Toutes ces améliorations contribuent à améliorer les conditions de travail des journalistes, et le rapport des burkinabés aux médias. Mais tout n’est pas rose pour autant. Les médias ne disposent pas toujours de moyens suffisants, et le matériel peut être difficile à obtenir. Il laisse aussi parfois à désirer. Les journalistes continuent d’être victimes de violences. Et la liberté de la presse est loin d’être totalement assurée. Les médias publics ont été en grève à trois reprises en septembre et octobre 2016. Les employés considèrent le salaire insuffisant, et surtout réclament une plus grande indépendance des médias. Ils dénoncent les instrusions régulières du Ministre de la Communication dans les médias, qui leur passe des coups de fil pour demander le retrait de certaines émissions, ou au contraire tente de les utiliser pour relayer ses informations. Il y a donc encore, pour les journalistes burkinabés, des choses à faire bouger.
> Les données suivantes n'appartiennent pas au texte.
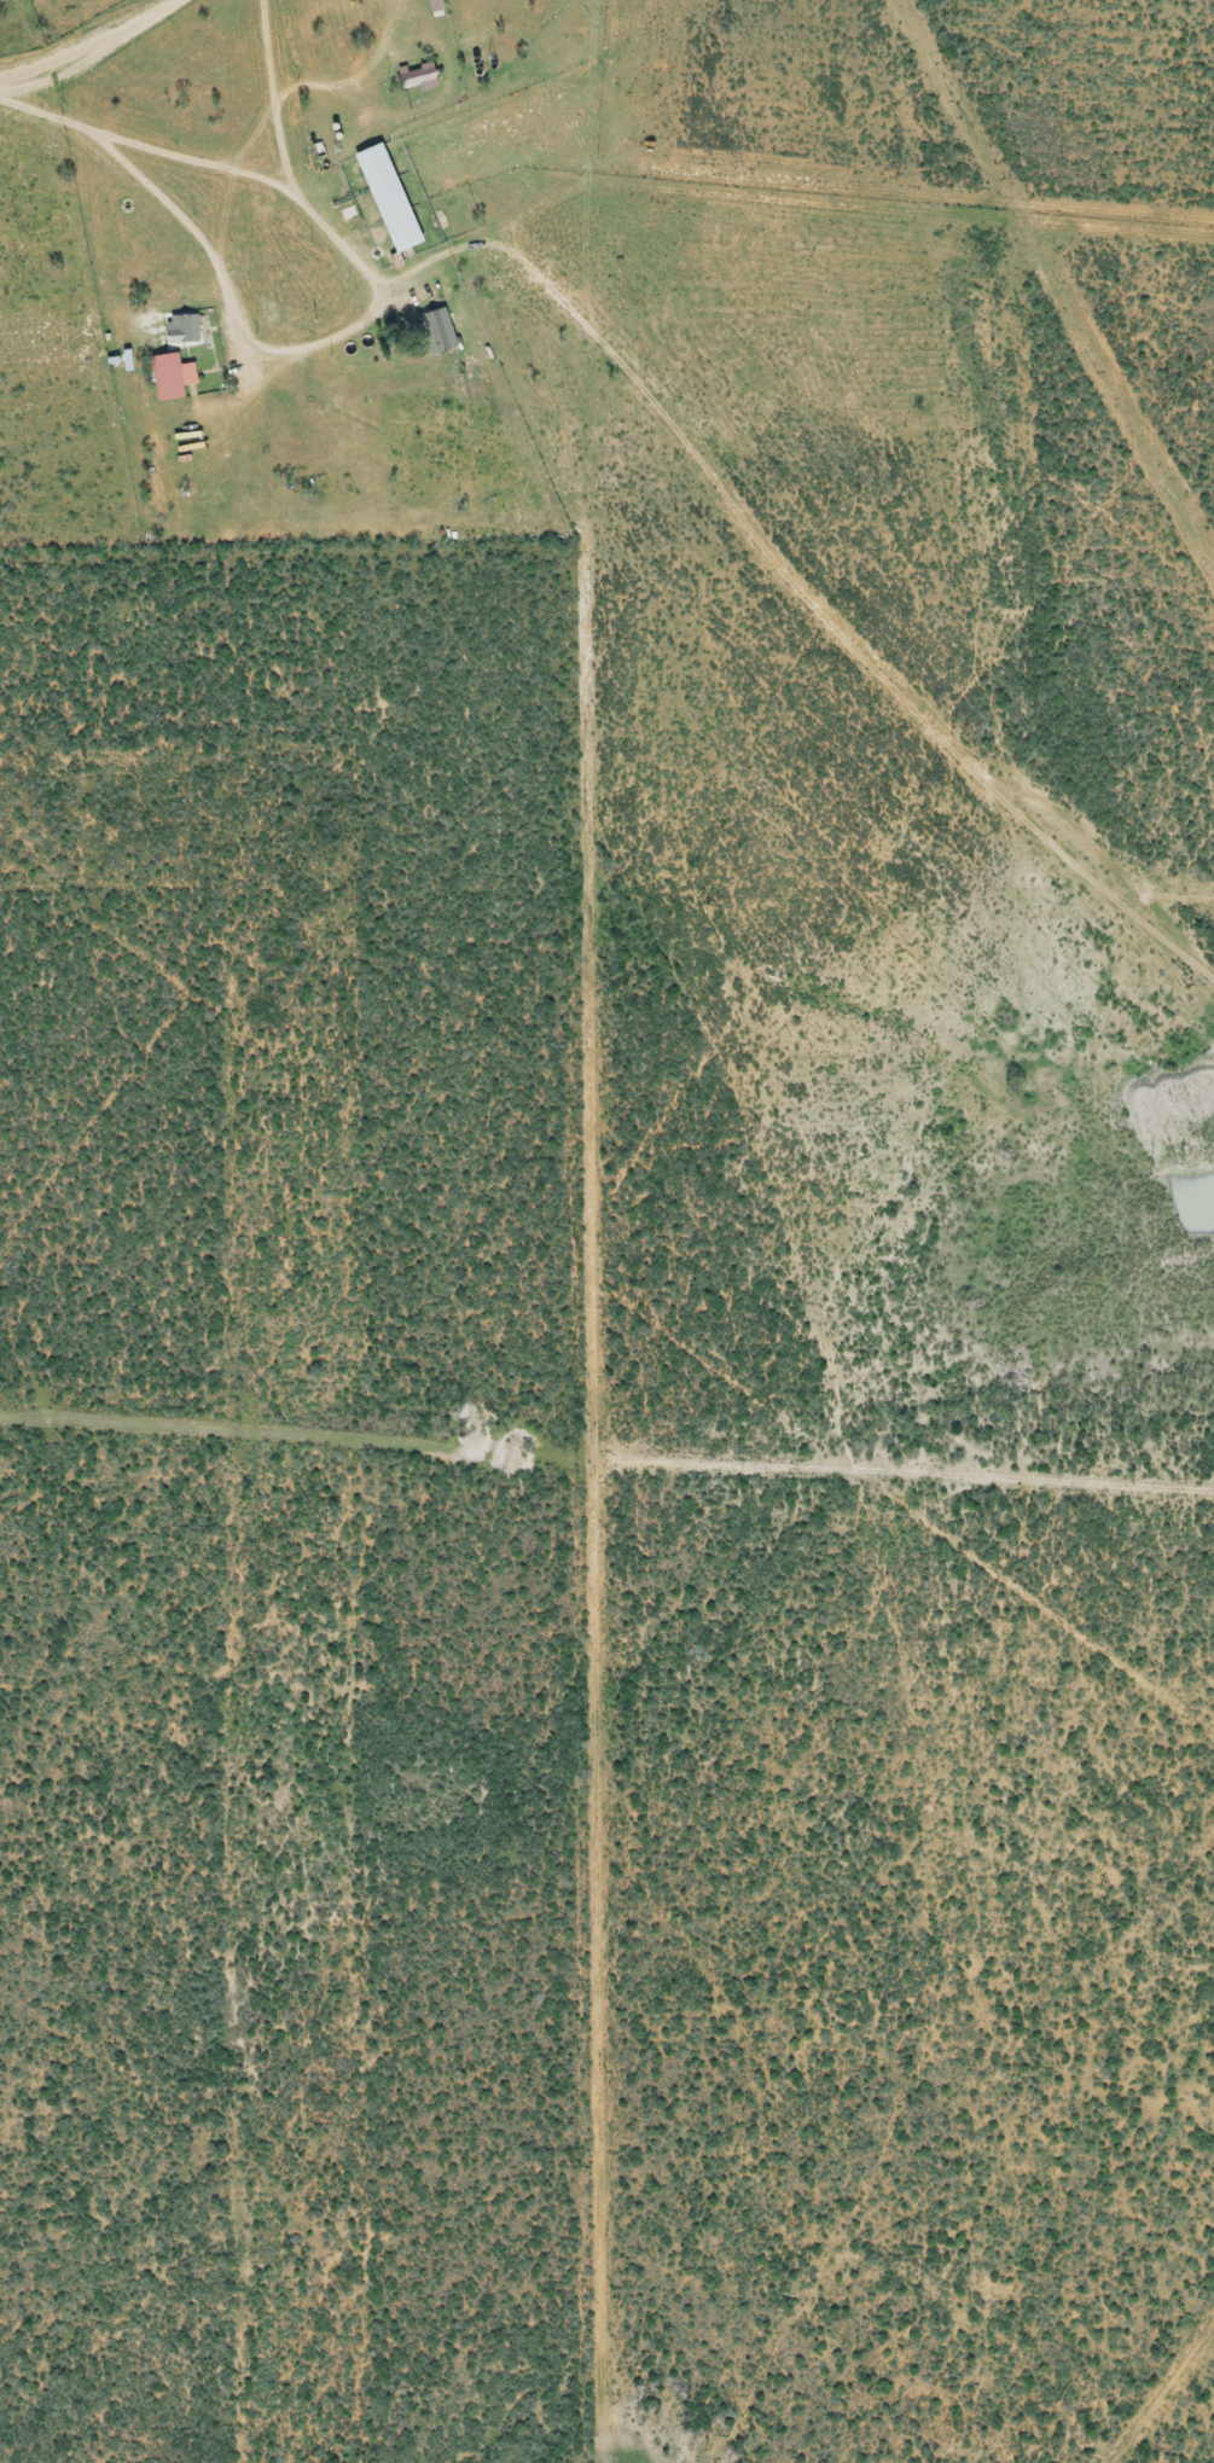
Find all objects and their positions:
building: (421, 77)
road: (130, 111)
road: (259, 161)
building: (392, 198)
building: (185, 330)
building: (440, 332)
building: (176, 401)
road: (681, 449)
Le Burkina Faso reste un modèle qui montre que, même dans des situations complexes, même avec des moyens limités, la liberté de la presse peut être préservée ou améliorée. Une leçon qu’il pourrait être important de retenir pour l’avenir. Le cas du Burkina Faso tord le cou à une idée répandue qui veut que la liberté de la presse soit liée à la démocratie. L’Etat occupe la 102e place sur 167 en terme d’indice de démocratie. Soit beaucoup plus bas que la France. Pourtant la presse du Burkina est plus libre. Rien ne dit que son classement RSF augmentera encore cette année, mais l’Etat a continué à œuvrer en faveur des médias. La situation reste compliquée dans de nombreux pays d’Afrique. Sur le continent on trouve même le plus mauvais élève au monde pour la liberté de la presse, l’Erythrée. Mais il y a aussi des Etats qui progressent, signe que la restriction de la liberté de la presse n’est pas une fatalité.